Data records:
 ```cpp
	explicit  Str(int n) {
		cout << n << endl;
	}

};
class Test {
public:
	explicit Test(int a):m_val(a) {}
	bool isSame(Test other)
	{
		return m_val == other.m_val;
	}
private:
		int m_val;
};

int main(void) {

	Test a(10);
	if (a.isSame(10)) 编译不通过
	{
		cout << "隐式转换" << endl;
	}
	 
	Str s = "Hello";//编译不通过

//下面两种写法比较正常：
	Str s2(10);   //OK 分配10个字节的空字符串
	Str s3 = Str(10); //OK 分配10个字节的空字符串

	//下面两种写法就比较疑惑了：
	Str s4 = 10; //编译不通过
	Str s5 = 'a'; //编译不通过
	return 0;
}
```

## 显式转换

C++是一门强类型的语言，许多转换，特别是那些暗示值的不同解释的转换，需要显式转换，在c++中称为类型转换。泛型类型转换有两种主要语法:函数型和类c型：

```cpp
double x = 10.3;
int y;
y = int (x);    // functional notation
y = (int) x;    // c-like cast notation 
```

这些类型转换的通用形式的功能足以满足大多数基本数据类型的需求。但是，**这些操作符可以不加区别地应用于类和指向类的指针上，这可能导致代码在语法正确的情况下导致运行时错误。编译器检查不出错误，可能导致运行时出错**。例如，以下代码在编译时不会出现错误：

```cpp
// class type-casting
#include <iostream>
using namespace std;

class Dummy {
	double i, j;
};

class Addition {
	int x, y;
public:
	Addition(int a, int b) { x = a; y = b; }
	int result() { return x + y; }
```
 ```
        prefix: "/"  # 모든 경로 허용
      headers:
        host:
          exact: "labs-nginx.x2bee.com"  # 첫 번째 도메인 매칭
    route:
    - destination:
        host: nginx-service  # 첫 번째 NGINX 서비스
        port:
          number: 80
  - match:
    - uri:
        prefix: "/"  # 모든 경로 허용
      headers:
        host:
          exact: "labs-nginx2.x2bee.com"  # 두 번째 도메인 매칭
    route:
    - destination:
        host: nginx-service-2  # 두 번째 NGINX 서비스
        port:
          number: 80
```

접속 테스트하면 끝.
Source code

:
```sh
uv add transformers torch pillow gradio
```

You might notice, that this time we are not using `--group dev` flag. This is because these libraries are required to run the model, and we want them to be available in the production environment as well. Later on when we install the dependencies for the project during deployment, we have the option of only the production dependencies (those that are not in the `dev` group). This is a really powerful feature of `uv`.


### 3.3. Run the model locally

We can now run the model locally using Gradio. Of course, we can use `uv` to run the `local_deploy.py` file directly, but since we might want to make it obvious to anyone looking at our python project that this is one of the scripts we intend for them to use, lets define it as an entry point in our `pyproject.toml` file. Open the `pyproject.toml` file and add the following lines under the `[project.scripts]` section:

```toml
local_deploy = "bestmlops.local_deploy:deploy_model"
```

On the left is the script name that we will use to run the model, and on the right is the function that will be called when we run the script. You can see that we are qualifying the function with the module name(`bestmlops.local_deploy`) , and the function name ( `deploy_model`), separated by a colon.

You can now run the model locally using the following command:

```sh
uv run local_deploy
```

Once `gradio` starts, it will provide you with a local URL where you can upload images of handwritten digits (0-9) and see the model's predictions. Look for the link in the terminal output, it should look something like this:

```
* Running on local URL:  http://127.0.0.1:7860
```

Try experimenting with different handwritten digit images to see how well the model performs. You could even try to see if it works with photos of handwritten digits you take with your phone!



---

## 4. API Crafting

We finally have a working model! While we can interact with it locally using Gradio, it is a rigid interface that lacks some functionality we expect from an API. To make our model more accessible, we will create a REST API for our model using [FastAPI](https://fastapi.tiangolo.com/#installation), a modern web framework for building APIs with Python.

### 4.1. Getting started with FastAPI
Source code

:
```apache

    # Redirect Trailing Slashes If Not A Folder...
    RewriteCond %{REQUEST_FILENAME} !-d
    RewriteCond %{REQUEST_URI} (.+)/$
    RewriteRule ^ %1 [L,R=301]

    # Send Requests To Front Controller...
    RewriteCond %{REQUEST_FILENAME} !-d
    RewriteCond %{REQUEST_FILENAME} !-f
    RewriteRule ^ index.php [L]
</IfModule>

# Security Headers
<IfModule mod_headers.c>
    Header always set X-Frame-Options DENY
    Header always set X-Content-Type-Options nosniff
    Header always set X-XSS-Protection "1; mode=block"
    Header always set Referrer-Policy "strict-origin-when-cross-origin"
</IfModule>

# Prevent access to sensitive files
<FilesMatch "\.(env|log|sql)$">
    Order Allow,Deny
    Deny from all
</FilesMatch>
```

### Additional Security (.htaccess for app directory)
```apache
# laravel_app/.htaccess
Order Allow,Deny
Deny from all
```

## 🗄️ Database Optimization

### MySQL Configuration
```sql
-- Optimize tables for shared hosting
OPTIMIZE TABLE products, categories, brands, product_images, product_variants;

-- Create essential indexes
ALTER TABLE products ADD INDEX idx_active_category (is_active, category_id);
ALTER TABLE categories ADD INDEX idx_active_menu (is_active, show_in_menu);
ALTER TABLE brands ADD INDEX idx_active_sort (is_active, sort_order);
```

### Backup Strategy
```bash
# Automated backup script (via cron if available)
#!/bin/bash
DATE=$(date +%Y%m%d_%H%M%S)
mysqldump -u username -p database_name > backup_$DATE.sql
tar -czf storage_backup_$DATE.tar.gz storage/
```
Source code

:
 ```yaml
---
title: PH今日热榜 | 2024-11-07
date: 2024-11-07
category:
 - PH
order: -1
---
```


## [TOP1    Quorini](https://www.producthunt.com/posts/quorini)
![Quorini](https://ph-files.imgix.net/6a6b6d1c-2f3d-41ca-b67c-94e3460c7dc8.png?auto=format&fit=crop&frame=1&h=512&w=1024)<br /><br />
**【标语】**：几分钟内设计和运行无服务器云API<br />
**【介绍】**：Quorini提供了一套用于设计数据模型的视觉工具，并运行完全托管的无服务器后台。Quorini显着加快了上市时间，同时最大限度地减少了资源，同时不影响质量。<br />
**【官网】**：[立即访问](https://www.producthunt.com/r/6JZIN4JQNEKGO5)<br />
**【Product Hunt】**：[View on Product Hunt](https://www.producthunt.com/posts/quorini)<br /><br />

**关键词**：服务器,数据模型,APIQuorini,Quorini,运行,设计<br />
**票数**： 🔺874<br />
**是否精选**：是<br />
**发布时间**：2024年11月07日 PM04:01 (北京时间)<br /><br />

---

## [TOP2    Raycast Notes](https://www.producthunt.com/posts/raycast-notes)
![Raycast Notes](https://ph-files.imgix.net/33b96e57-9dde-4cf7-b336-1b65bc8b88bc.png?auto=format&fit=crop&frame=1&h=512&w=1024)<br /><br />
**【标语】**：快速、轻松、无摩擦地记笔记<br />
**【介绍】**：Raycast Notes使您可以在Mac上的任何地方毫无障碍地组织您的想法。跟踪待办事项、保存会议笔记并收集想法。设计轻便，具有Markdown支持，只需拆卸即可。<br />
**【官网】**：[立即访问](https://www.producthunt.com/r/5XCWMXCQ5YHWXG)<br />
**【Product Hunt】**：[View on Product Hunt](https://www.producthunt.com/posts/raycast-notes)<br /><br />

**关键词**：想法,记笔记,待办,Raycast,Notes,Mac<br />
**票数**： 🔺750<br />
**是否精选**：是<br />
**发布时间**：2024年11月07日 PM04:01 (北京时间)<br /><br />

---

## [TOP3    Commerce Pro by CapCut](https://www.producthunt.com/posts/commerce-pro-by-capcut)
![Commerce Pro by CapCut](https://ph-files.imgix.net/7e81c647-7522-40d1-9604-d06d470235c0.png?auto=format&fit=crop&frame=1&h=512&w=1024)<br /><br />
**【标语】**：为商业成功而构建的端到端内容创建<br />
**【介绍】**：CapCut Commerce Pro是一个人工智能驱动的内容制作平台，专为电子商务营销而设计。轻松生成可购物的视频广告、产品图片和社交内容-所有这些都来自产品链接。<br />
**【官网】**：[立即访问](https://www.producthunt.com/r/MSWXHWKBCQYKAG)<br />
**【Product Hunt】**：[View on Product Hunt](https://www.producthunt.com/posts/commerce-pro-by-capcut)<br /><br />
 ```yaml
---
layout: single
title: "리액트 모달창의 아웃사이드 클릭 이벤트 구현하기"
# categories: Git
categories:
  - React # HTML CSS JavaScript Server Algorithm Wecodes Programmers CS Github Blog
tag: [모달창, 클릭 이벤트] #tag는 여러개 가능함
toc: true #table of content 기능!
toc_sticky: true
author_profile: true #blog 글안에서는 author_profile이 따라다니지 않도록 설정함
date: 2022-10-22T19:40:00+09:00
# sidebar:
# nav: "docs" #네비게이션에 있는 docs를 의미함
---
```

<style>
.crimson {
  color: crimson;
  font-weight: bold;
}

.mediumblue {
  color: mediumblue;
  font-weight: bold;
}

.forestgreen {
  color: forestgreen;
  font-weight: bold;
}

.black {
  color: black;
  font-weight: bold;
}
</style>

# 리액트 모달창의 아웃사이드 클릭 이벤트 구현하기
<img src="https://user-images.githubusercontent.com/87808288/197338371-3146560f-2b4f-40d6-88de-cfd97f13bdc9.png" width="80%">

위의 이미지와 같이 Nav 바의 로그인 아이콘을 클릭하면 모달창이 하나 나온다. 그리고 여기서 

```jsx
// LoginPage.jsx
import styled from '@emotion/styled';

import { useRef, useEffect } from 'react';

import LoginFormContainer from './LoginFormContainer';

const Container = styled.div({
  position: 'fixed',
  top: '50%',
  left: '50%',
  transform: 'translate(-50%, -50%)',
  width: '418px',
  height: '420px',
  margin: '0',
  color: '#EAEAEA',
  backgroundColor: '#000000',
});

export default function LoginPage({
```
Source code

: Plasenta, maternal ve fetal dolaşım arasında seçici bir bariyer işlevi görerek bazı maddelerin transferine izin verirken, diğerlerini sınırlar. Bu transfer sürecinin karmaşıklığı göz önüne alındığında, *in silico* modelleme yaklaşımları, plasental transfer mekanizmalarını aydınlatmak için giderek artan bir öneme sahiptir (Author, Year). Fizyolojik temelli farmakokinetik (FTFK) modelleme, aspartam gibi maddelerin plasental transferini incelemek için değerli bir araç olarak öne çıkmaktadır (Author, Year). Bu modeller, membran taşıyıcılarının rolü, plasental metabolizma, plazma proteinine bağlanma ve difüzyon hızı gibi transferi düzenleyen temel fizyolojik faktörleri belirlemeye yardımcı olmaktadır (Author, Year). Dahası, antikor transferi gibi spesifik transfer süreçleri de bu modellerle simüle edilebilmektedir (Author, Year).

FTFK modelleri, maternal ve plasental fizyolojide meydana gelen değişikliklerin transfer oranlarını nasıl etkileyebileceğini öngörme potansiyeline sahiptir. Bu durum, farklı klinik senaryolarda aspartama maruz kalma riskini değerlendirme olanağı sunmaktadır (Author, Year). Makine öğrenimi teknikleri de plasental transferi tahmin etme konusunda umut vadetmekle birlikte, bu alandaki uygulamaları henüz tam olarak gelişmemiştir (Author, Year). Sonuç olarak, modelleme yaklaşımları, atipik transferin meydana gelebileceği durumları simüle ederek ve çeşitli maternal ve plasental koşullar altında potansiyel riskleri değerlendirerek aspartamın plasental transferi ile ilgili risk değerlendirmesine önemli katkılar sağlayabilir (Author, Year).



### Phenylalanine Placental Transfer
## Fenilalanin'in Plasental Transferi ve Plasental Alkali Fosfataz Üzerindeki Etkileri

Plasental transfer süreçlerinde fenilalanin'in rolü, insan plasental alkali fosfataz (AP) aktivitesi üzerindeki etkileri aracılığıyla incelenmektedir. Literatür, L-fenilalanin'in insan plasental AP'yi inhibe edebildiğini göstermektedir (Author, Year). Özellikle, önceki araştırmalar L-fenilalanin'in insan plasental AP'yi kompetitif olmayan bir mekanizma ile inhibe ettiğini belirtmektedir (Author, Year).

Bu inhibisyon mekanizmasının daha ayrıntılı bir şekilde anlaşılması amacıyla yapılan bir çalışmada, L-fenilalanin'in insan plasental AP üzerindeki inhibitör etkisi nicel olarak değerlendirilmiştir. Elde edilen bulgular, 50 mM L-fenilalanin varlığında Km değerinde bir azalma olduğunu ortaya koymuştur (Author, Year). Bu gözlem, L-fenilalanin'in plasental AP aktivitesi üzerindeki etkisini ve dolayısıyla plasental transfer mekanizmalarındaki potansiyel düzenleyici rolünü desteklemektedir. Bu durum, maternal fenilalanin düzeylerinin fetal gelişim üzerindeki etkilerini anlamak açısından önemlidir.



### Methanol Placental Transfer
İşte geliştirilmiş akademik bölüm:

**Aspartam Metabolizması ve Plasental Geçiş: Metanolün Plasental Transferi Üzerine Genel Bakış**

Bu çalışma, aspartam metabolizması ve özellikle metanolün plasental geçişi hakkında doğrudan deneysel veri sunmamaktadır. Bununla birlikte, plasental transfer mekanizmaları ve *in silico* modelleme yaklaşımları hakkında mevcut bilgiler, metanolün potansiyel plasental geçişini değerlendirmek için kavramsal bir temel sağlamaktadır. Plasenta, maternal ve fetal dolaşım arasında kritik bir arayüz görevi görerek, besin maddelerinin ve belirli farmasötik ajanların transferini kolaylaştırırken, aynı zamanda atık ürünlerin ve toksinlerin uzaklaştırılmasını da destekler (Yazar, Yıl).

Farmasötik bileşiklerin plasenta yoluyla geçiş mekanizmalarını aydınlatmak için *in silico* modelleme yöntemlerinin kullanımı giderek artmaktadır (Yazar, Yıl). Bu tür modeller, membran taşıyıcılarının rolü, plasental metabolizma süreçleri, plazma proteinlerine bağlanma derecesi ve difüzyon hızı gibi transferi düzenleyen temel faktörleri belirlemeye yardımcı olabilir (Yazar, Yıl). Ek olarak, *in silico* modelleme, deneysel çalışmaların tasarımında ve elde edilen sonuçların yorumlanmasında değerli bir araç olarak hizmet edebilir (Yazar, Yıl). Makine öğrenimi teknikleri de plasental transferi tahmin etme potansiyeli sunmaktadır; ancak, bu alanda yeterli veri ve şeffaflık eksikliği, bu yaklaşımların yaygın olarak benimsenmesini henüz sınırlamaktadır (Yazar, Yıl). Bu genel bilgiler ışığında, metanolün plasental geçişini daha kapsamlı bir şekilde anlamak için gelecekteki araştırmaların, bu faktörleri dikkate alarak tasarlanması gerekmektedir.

WHAT IS REQUIRED
Locate the lines above that contain "mekanizmalarını" and copy them.

THE ANSWER
: Plasenta, maternal ve fetal dolaşım arasında seçici bir bariyer işlevi görerek bazı maddelerin transferine izin verirken, diğerlerini sınırlar. Bu transfer sürecinin karmaşıklığı göz önüne alındığında, *in silico* modelleme yaklaşımları, plasental transfer mekanizmalarını aydınlatmak için giderek artan bir öneme sahiptir (Author, Year). Fizyolojik temelli farmakokinetik (FTFK) modelleme, aspartam gibi maddelerin plasental transferini incelemek için değerli bir araç olarak öne çıkmaktadır (Author, Year). Bu modeller, membran taşıyıcılarının rolü, plasental metabolizma, plazma proteinine bağlanma ve difüzyon hızı gibi transferi düzenleyen temel fizyolojik faktörleri belirlemeye yardımcı olmaktadır (Author, Year). Dahası, antikor transferi gibi spesifik transfer süreçleri de bu modellerle simüle edilebilmektedir (Author, Year).
Farmasötik bileşiklerin plasenta yoluyla geçiş mekanizmalarını aydınlatmak için *in silico* modelleme yöntemlerinin kullanımı giderek artmaktadır (Yazar, Yıl). Bu tür modeller, membran taşıyıcılarının rolü, plasental metabolizma süreçleri, plazma proteinlerine bağlanma derecesi ve difüzyon hızı gibi transferi düzenleyen temel faktörleri belirlemeye yardımcı olabilir (Yazar, Yıl). Ek olarak, *in silico* modelleme, deneysel çalışmaların tasarımında ve elde edilen sonuçların yorumlanmasında değerli bir araç olarak hizmet edebilir (Yazar, Yıl). Makine öğrenimi teknikleri de plasental transferi tahmin etme potansiyeli sunmaktadır; ancak, bu alanda yeterli veri ve şeffaflık eksikliği, bu yaklaşımların yaygın olarak benimsenmesini henüz sınırlamaktadır (Yazar, Yıl). Bu genel bilgiler ışığında, metanolün plasental geçişini daha kapsamlı bir şekilde anlamak için gelecekteki araştırmaların, bu faktörleri dikkate alarak tasarlanması gerekmektedir.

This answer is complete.